Arts and entertainment reports from The Times, national and international news services and the nation’s press.



KCET Troubles: KCET-TV Channel 28 was knocked off the air for just over two hours Monday night, its third transmission problem in less than a week. An equipment malfunction caused Monday’s outage--which occurred from 7:52 p.m. to 10:05 p.m., completely knocking out “Live From Lincoln Center: A Celebration of the American Musical,” which had been scheduled for 8-10 p.m. That program has now been rescheduled for Friday night at 10. A related transmitter problem had knocked the station out briefly on Sunday, from 7:27 p.m. to 7:41 p.m. “But now, the problem, we understand, is fixed,” a KCET spokeswoman said Tuesday. A two-hour interruption last Thursday afternoon, caused when a construction crew cut through some power lines, was not related to the two more recent problems.


Adding Four: Howard Stern’s agent Don Buchwald reports that since Stern’s big-screen biopic “Private Parts” opened on March 7, four more radio stations have signed up to air his syndicated show, which will bring the shock jock’s total to 40. While he declined to name the stations, saying he didn’t want to preempt the local announcements, Buchwald said Tuesday that the stations--two in the South, one in Florida and one in the Midwest--will begin airing Stern’s show within 30 days. And another three outlets expressed interest last week, Buchwald said. However, Stern has a long way to go to catch up with Rush Limbaugh, who is heard on about 660 stations. Meanwhile “Private Parts” has taken in only about $40 million at the box office so far.
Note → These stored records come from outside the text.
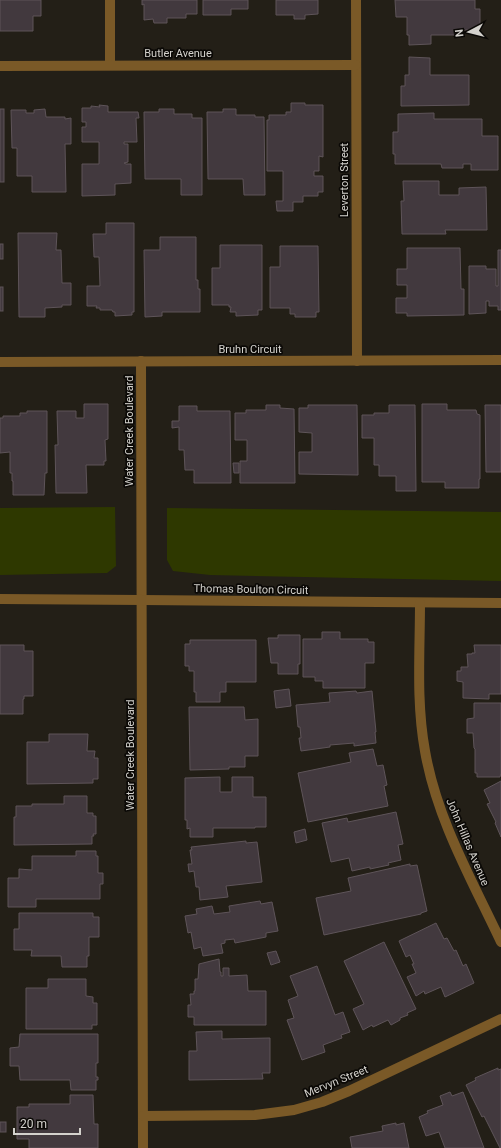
<svg xmlns="http://www.w3.org/2000/svg" width="501" height="1148" font-family="Roboto,sans-serif">
  <style>
    .green { fill: #2e3800 }
    .building { fill: #42393e; stroke: #5e5459 }
    .lines { fill: none; stroke-linecap: round; stroke-linejoin: round }
    .lane { stroke: #7a5927; stroke-width: 10 }
    .street { stroke: #7a5927; stroke-width: 10 }
    .labels { text-anchor: middle; stroke-width: 3.5; stroke-linejoin: round; paint-order: stroke }
    .street-label { font-size: 11px; fill: #d4d2cd; stroke: #0b0906 }
  </style>
  <rect width="100%" height="100%" fill="#231f17"/>
  <g class="green">
    <polygon points="115,507 116,566 107,573 0,575 0,508"/>
    <polygon points="167,508 501,512 501,581 210,575 173,571 167,560"/>
  </g>
  <g class="building">
    <polygon points="0,0 41,0 41,16 33,16 33,31 0,31"/>
    <polygon points="142,0 197,0 197,14 186,14 186,18 167,18 167,23 154,23 153,19 144,20 144,4 142,5"/>
    <polygon points="203,0 248,0 248,9 231,9 231,15 203,15"/>
    <polygon points="276,0 318,0 318,14 305,15 305,19 294,19 294,15 276,15"/>
    <polygon points="395,0 475,0 475,9 480,9 480,30 461,30 461,35 431,35 431,44 409,45 409,35 407,35 407,17 396,17"/>
    <polygon points="409,57 430,58 430,75 469,75 469,105 401,106 401,86 405,86 405,75 409,75"/>
    <polygon points="291,103 305,103 305,105 323,105 323,157 319,156 319,171 314,171 314,176 323,176 323,192 318,192 318,196 303,196 303,202 293,202 293,211 277,211 276,201 283,201 283,171 267,171 267,120 269,120 269,115 286,115 286,112 291,112"/>
    <polygon points="99,105 108,106 108,112 138,112 139,118 136,118 137,142 124,142 124,144 128,144 128,162 124,163 126,164 131,164 131,183 115,184 115,195 82,196 82,164 99,164 99,142 82,142 82,127 86,127 86,122 82,122 82,108 91,108 91,106 100,107"/>
    <rect x="0" y="109" width="4" height="73"/>
    <polygon points="45,109 46,117 65,117 65,119 71,118 71,144 65,144 66,192 32,192 32,176 17,176 17,148 12,148 11,110 26,110 26,113 34,113 34,110"/>
    <polygon points="159,109 174,109 174,114 192,114 192,118 202,118 202,195 181,195 181,179 145,179 144,112 159,112"/>
    <polygon points="223,109 236,109 236,115 255,115 255,117 264,117 265,195 244,195 243,179 208,179 207,112 223,112"/>
    <polygon points="434,113 434,119 482,119 482,136 498,136 498,170 471,170 471,164 463,164 463,168 442,168 441,164 395,164 395,154 393,154 393,132 398,132 398,114"/>
    <polygon points="403,181 439,181 439,195 459,195 459,188 486,187 487,230 445,230 446,234 402,234 401,201 404,201"/>
    <polygon points="106,223 134,223 134,312 132,312 132,315 115,316 115,312 113,312 112,310 100,310 100,308 96,308 97,306 87,306 87,286 100,286 99,257 94,257 93,234 106,234"/>
    <polygon points="18,233 57,233 56,250 61,250 62,283 71,283 71,305 62,305 62,307 45,308 45,317 19,317"/>
    <polygon points="160,237 196,237 196,280 198,280 198,289 200,289 200,312 162,312 162,316 145,317 144,250 160,250"/>
    <rect x="0" y="244" width="3" height="15"/>
    <polygon points="220,245 262,245 262,310 258,310 258,315 236,316 236,312 230,312 231,307 229,307 229,305 212,305 212,268 220,268"/>
    <polygon points="280,246 318,246 319,312 316,312 316,317 295,317 295,314 290,314 290,308 270,308 270,267 280,267"/>
    <polygon points="407,248 460,248 461,289 464,289 464,315 407,316 407,313 396,313 396,298 407,298 407,285 397,285 397,269 407,269"/>
    <polygon points="498,250 501,250 501,310 498,310 498,306 489,306 489,301 486,301 486,313 469,314 469,266 486,266 486,269 496,269 496,286 498,286"/>
    <rect x="0" y="287" width="3" height="24"/>
    <polygon points="84,404 108,404 108,439 105,440 106,461 104,461 104,465 86,465 87,493 56,493 55,445 58,445 57,411 76,411 76,418 84,418"/>
    <polygon points="422,404 447,404 447,410 476,410 477,414 480,415 480,479 479,479 479,488 445,488 445,482 422,482"/>
    <polygon points="266,405 280,405 280,408 294,409 295,483 240,483 240,461 247,461 247,440 235,440 235,413 246,413 246,410 266,410"/>
    <polygon points="308,405 357,405 358,475 299,474 299,452 312,452 312,433 299,432 299,408 308,408"/>
    <polygon points="389,405 415,405 416,491 396,491 396,476 379,476 379,465 374,465 374,438 362,438 362,415 374,415 374,413 389,413"/>
    <polygon points="485,405 501,405 501,472 486,472"/>
    <polygon points="179,406 197,406 197,411 230,411 231,483 194,483 194,470 185,470 184,450 179,450 179,427 172,428 172,421 179,421"/>
    <polygon points="27,411 47,411 47,473 45,473 44,495 13,495 13,481 12,481 12,473 10,473 10,452 0,453 0,418 3,418 3,416 20,416 20,413 27,413"/>
    <polygon points="233,463 239,463 239,473 234,473"/>
    <polygon points="322,632 340,632 340,639 368,639 368,642 374,642 374,663 365,663 365,688 323,688 323,681 315,681 315,677 303,677 303,639 322,639"/>
    <polygon points="278,635 300,635 300,664 298,664 298,674 278,674 278,663 271,663 268,638 278,638"/>
    <polygon points="190,640 256,640 256,682 226,682 226,692 220,692 220,702 196,702 196,692 194,692 194,671 189,671 189,666 185,666 185,644 190,644"/>
    <polygon points="0,645 24,645 24,651 33,651 33,696 24,696 24,699 23,699 23,714 0,714"/>
    <polygon points="474,645 501,645 501,694 489,694 489,699 463,698 463,682 457,681 457,671 461,671 461,667 468,667 467,654 472,654 472,653 475,653"/>
    <polygon points="289,689 291,706 276,708 274,691"/>
    <polygon points="356,691 357,693 372,691 376,732 375,732 376,743 354,746 354,743 330,745 330,747 301,751 299,738 301,738 300,727 298,727 296,705 330,702 329,693"/>
    <polygon points="474,703 501,703 501,773 500,777 477,777 477,773 475,773 475,749 474,748 473,733 467,733 467,719 474,718"/>
    <polygon points="189,707 244,707 245,720 258,719 258,756 245,756 245,767 229,767 229,769 190,770"/>
    <polygon points="49,734 88,734 87,751 95,751 94,758 98,758 98,779 93,779 93,783 27,784 27,742 49,742"/>
    <polygon points="373,749 377,766 383,765 387,785 384,786 388,806 308,822 298,773 351,762 349,753"/>
    <polygon points="220,777 220,792 232,792 232,777 253,777 253,797 266,797 266,827 255,827 255,828 213,828 213,837 190,837 190,828 187,829 187,820 185,820 185,778"/>
    <polygon points="501,781 501,837 495,823 496,822 487,804 490,803 484,790"/>
    <polygon points="64,796 87,796 87,813 93,813 93,816 96,816 96,834 93,834 94,836 92,836 92,844 14,845 14,817 16,817 16,806 32,806 32,804 64,804"/>
    <polygon points="396,812 403,844 398,845 401,860 388,863 389,865 370,869 370,867 352,871 349,858 331,862 322,823 347,818 348,822"/>
    <polygon points="305,829 307,840 296,843 294,832"/>
    <polygon points="246,841 246,843 257,842 262,882 226,886 228,897 200,900 199,887 196,887 194,871 189,872 188,864 192,864 190,850 192,850 191,847"/>
    <polygon points="76,851 96,851 96,856 98,856 98,873 103,873 103,884 100,884 100,899 36,899 36,907 8,907 8,878 19,878 19,869 32,870 32,856 76,856"/>
    <polygon points="410,864 410,866 417,865 427,911 421,913 421,914 324,935 316,898 351,891 348,878"/>
    <polygon points="260,901 261,904 272,902 278,931 266,933 266,937 235,943 234,939 225,940 225,943 221,944 223,953 203,956 201,947 194,949 191,932 188,933 185,916 197,914 196,909 212,906 214,914 230,912 229,906"/>
    <polygon points="19,913 93,913 93,917 99,917 99,937 89,937 89,956 87,956 87,967 62,967 61,956 31,956 32,950 14,950 14,929 19,929"/>
    <polygon points="436,923 444,939 447,938 454,951 456,950 463,966 466,964 474,983 445,997 441,987 425,994 424,991 416,996 407,977 416,973 412,964 414,964 410,955 406,957 399,941"/>
    <polygon points="384,942 416,1009 407,1013 408,1015 400,1018 400,1020 391,1025 388,1020 373,1027 372,1025 363,1030 353,1009 364,1004 344,961"/>
    <polygon points="276,951 280,962 271,965 267,953"/>
    <polygon points="219,959 220,972 221,972 221,976 223,976 223,968 229,968 229,976 247,975 248,991 266,991 266,1025 194,1025 194,1017 188,1017 188,1005 191,1005 190,994 194,994 194,991 195,991 195,979 198,979 199,964"/>
    <polygon points="317,966 335,1015 343,1012 350,1032 341,1035 342,1038 323,1045 325,1052 302,1060 287,1020 294,1018 288,1000 298,996 290,976"/>
    <polygon points="48,979 86,979 86,996 93,997 93,1003 97,1003 97,1025 92,1025 92,1029 26,1029 26,988 48,988"/>
    <polygon points="222,1031 222,1039 270,1038 270,1073 262,1073 263,1079 189,1080 189,1051 197,1051 196,1032"/>
    <polygon points="20,1034 98,1034 98,1063 96,1063 96,1077 98,1077 98,1080 96,1080 96,1090 71,1090 70,1080 20,1080 19,1066 10,1066 10,1048 19,1047"/>
    <polygon points="498,1068 498,1070 501,1069 501,1148 500,1148 484,1116 482,1117 466,1085 476,1080 475,1078"/>
    <polygon points="450,1092 452,1096 463,1092 484,1148 445,1148 439,1132 426,1136 419,1117 428,1113 427,1111 443,1105 440,1096"/>
    <polygon points="70,1095 93,1095 94,1124 98,1124 98,1148 29,1148 29,1139 17,1139 17,1107 29,1107 29,1104 70,1104"/>
    <rect x="0" y="1122" width="6" height="10"/>
    <polygon points="396,1123 396,1125 404,1123 409,1148 352,1148 350,1137 383,1131 382,1126"/>
  </g>
  <g class="lines">
    <polyline class="lane" points="110,0 110,65"/>
    <g class="street">
      <polyline points="356,0 357,361"/>
      <polyline points="0,66 356,65"/>
      <polyline points="141,361 143,1148"/>
      <polyline points="0,362 501,360"/>
      <polyline points="0,599 142,600 501,603"/>
      <path d="M420,603C420,652 416,702 425,751C437,820 472,880 501,942"/>
      <polyline points="143,1116 255,1115 294,1110 322,1102 349,1091 501,1019"/>
    </g>
  </g>
  <g class="labels">
    <g class="street-label">
      <text x="178" y="57">Butler Avenue</text>
      <text transform="translate(344 180) rotate(-90)" y="4">Leverton Street</text>
      <text x="250" y="353">Bruhn Circuit</text>
      <text transform="translate(129 431) rotate(-90)" y="4">Water Creek Boulevard</text>
      <text transform="translate(251 589) rotate(1)" y="4">Thomas Boulton Circuit</text>
      <text transform="translate(130 755) rotate(-90)" y="4">Water Creek Boulevard</text>
      <text transform="translate(468 842) rotate(67)" y="4">John Hillas Avenue</text>
      <text transform="translate(336 1081) rotate(-22)" y="4">Mervyn Street</text>
    </g>
  </g>
  <g transform="translate(469 32) rotate(263)" stroke="#0b0906" stroke-width="3" paint-order="stroke">
  <path d="M0-3L7 15L0 10L-7 15Z" fill="#d4d2cd"/>
  <text y="-6" font-size="11" font-weight="bold" text-anchor="middle" fill="#d4d2cd">N</text>
  </g>
  <path d="M14 1128v6h66v-6" fill="none" stroke="#d4d2cd" stroke-width="2"/>
  <text x="20" y="1128" font-size="12" fill="#d4d2cd" stroke="#0b0906" stroke-width="3" paint-order="stroke">20 m</text>
</svg>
Dallas Museum’s Prize: The nation’s most coveted private collection of modern and contemporary sculpture--amassed by Dallas shopping center mogul Raymond D. Nasher and valued at more than $50 million--has found a home at the Dallas Museum of Art. Working through the Nasher Foundation, the collector plans to establish a sculpture garden on a two-acre site next to the museum in downtown Dallas. The $32-million project, including the acquisition of land, extensive landscaping and a cafe, is scheduled for completion in 1999. Sculptures by Henry Moore, Auguste Rodin, Jean Dubuffet and many other artists will be displayed on a rotating basis.
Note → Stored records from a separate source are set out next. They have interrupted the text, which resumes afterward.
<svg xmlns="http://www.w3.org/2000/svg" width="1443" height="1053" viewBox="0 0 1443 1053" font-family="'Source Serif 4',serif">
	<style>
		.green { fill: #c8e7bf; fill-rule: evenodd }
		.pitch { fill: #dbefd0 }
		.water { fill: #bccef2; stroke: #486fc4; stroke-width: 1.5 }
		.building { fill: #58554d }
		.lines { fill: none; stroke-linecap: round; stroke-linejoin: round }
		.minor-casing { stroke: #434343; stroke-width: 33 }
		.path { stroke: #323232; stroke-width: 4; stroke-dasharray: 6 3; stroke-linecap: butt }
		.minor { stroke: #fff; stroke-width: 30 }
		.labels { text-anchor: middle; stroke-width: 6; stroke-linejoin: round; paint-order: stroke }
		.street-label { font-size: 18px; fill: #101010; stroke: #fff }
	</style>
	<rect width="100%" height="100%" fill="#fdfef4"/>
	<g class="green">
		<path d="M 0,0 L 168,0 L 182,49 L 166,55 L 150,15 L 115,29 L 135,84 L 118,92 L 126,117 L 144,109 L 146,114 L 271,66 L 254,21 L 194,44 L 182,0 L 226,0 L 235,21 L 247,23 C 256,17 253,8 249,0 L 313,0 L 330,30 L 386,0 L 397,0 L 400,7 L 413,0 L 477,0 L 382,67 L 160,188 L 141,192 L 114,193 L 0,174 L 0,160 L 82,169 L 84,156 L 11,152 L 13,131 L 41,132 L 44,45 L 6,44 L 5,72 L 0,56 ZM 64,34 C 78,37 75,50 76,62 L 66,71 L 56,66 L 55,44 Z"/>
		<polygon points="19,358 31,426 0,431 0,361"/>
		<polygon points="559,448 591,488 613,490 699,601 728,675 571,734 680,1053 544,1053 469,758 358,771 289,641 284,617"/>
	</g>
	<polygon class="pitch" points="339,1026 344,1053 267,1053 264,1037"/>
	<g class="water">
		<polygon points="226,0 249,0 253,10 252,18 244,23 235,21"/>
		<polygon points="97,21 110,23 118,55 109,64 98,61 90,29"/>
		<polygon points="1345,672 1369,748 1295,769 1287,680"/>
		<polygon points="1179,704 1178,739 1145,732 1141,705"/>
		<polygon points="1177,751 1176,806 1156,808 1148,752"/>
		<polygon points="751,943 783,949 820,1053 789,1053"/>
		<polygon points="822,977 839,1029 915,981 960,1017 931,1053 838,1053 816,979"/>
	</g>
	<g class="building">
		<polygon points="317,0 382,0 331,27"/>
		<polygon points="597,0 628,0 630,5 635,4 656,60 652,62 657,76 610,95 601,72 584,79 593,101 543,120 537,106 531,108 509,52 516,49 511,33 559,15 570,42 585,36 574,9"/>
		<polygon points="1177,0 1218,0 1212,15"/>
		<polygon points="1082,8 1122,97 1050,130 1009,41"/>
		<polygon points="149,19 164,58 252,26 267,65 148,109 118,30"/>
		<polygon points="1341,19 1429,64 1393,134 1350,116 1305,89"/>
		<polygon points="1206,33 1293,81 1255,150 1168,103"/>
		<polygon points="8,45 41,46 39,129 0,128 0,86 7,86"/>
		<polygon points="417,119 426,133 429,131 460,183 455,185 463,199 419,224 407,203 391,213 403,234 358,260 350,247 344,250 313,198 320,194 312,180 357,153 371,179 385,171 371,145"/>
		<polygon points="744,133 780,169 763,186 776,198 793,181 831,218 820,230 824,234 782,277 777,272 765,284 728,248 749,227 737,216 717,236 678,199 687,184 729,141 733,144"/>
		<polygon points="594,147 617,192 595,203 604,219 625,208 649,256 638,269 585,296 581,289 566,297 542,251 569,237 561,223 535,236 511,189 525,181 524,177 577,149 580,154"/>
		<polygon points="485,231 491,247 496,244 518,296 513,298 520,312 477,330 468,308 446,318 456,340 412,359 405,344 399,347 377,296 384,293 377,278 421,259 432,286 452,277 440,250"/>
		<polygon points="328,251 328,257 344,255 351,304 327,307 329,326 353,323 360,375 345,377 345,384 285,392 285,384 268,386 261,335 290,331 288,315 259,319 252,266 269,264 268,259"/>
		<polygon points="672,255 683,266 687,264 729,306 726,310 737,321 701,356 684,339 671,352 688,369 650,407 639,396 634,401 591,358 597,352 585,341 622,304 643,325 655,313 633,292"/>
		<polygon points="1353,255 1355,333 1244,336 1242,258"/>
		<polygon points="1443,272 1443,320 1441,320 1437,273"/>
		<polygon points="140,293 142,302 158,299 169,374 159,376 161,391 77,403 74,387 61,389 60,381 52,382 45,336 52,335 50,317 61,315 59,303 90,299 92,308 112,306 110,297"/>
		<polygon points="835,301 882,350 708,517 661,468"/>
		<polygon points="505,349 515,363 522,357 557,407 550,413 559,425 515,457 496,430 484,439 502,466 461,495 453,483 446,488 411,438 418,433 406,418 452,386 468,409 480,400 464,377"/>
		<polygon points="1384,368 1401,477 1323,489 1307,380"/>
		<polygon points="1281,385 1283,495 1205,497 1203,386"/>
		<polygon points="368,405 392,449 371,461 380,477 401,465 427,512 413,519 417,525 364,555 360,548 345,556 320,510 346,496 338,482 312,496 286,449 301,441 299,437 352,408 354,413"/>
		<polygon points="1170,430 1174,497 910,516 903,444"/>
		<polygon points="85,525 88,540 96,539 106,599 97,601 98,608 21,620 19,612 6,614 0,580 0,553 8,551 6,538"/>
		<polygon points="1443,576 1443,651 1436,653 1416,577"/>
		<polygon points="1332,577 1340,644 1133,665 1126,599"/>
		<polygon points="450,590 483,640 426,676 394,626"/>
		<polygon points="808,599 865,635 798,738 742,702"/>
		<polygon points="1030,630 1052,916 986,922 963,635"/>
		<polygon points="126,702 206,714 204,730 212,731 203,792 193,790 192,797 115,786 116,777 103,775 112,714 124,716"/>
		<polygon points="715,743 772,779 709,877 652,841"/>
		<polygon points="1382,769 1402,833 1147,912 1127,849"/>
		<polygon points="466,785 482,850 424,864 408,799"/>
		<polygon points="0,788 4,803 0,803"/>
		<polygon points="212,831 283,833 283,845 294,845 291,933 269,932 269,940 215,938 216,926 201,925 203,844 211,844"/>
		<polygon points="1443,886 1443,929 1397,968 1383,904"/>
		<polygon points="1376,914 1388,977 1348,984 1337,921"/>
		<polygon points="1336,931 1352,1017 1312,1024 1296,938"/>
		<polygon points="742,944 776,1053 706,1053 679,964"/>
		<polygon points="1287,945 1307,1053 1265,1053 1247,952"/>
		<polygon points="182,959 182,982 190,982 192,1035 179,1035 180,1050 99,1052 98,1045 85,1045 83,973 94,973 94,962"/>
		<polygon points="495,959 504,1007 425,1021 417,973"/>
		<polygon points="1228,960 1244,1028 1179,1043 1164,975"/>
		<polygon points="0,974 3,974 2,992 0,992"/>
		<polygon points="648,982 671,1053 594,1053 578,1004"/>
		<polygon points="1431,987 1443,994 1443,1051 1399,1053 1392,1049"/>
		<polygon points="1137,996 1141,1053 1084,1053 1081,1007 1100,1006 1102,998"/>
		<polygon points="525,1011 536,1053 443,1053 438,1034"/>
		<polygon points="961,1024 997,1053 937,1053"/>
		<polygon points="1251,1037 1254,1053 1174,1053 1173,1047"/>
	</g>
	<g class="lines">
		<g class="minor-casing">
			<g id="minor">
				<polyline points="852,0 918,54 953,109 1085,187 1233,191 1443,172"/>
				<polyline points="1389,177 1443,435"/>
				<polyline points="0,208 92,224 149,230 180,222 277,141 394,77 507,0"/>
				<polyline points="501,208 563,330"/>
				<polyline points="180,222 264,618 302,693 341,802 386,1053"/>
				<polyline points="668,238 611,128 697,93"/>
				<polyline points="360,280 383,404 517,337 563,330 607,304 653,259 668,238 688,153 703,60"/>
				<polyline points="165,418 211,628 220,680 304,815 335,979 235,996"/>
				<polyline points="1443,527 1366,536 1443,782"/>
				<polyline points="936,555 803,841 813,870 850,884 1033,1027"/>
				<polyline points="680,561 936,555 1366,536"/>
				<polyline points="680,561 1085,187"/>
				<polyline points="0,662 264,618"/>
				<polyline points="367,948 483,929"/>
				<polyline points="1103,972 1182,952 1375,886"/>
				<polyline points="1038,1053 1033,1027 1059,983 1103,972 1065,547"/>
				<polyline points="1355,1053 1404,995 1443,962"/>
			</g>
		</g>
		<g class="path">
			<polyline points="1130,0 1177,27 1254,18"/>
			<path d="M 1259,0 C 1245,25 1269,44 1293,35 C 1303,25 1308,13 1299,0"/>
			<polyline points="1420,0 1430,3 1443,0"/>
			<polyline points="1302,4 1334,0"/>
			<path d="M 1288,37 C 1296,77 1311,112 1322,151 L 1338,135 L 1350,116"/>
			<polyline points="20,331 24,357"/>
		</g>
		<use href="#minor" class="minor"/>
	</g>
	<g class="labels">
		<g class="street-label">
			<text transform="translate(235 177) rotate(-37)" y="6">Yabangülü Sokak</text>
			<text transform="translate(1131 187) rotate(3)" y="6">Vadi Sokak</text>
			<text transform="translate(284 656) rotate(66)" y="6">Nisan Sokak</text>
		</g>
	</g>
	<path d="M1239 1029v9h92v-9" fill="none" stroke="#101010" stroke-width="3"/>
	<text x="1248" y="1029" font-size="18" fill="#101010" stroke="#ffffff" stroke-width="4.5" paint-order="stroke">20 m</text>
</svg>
Embassy Project Delayed: Although government officials say they are going ahead with plans for the new American Embassy in Berlin, the much-trumpeted project’s Santa Monica-based architects, Moore Ruble Yudell, have said that the $120-million-to-$140-million project is on hold due to lack of funds. The new embassy had been expected to open at Pariser Platz (just east of the Brandenburg Gate) in 1999--when the German capital moves back to Berlin from Bonn. But sales of other American-owned properties in Germany--which were to have financed the new embassy--have been disappointing. The architects, who were awarded the project nearly a year ago, said they have done no work on it since then, and no construction start date is set.


Smokin’ Grooves Lineup: The House of Blues’ second annual Smokin’ Grooves Tour will play Los Angeles’ Universal Amphitheatre on July 30 with a lineup including George Clinton & the P-Funk All Stars, Cypress Hill, Erykah Badu, the Roots and Foxy Brown. A second local date is also expected. The 35-city tour kicks off June 30 in Boston. Last year’s tour--with the Fugees, Cypress Hill, A Tribe Called Quest and others--drew positive reviews as the year’s only major rap tour with no violent incidents.


Denied Entry: Senegalese singer-guitarist Ismael Lo, one of Africa’s most important crossover pop artists, has been refused entry into the United States by the U.S. Consulate in Paris. Scheduled for a promotional tour that included two Los Angeles in-store appearances this week at Virgin Megastore on Sunset and Borders Bookstore in Westwood, Lo was asked to file a waiver, which could take weeks to process. A Triloka Records spokesperson says it is not clear why the waiver was required, and, since Lo’s visa was due to expire before the waiver could be obtained, the tour has been canceled.


Nightly Laughs: The Improv on Tuesday began Internet video broadcasts direct from the comedy club’s Melrose Avenue stage. From 9-9:15 p.m. weeknights, comedy from the Improv will be broadcast live at In addition, some special events at the club will be carried in their entirety.


“Sick: The Life and Death of Bob Flanagan, Supermasochist,” directed and produced by Kirby Dick, was named best feature film in the Los Angeles Independent Film Festival’s first Audience Awards. . . . Rob Lowe hosts this week’s “Saturday Night Live” on NBC. The musical guest is British quintet the Spice Girls, who make their first live television performance. . . . NBC has renewed the Brooke Shields comedy “Suddenly Susan” for a full 22-episodes next year. . . . Barbara Walters will interview former O.J. Simpson prosecutor Marcia Clark on the May 9 edition of ABC News’ “20/20.” That’s the same day that Clark’s book about the case, “Without a Doubt,” hits stores. . . . Daniel Lanois, Emmylou Harris and Tim Gibbons will perform selections from the “Sling Blade” soundtrack, which Lanois composed, today from 5-7 p.m., at Hear Music on Santa Monica’s Third Street Promenade.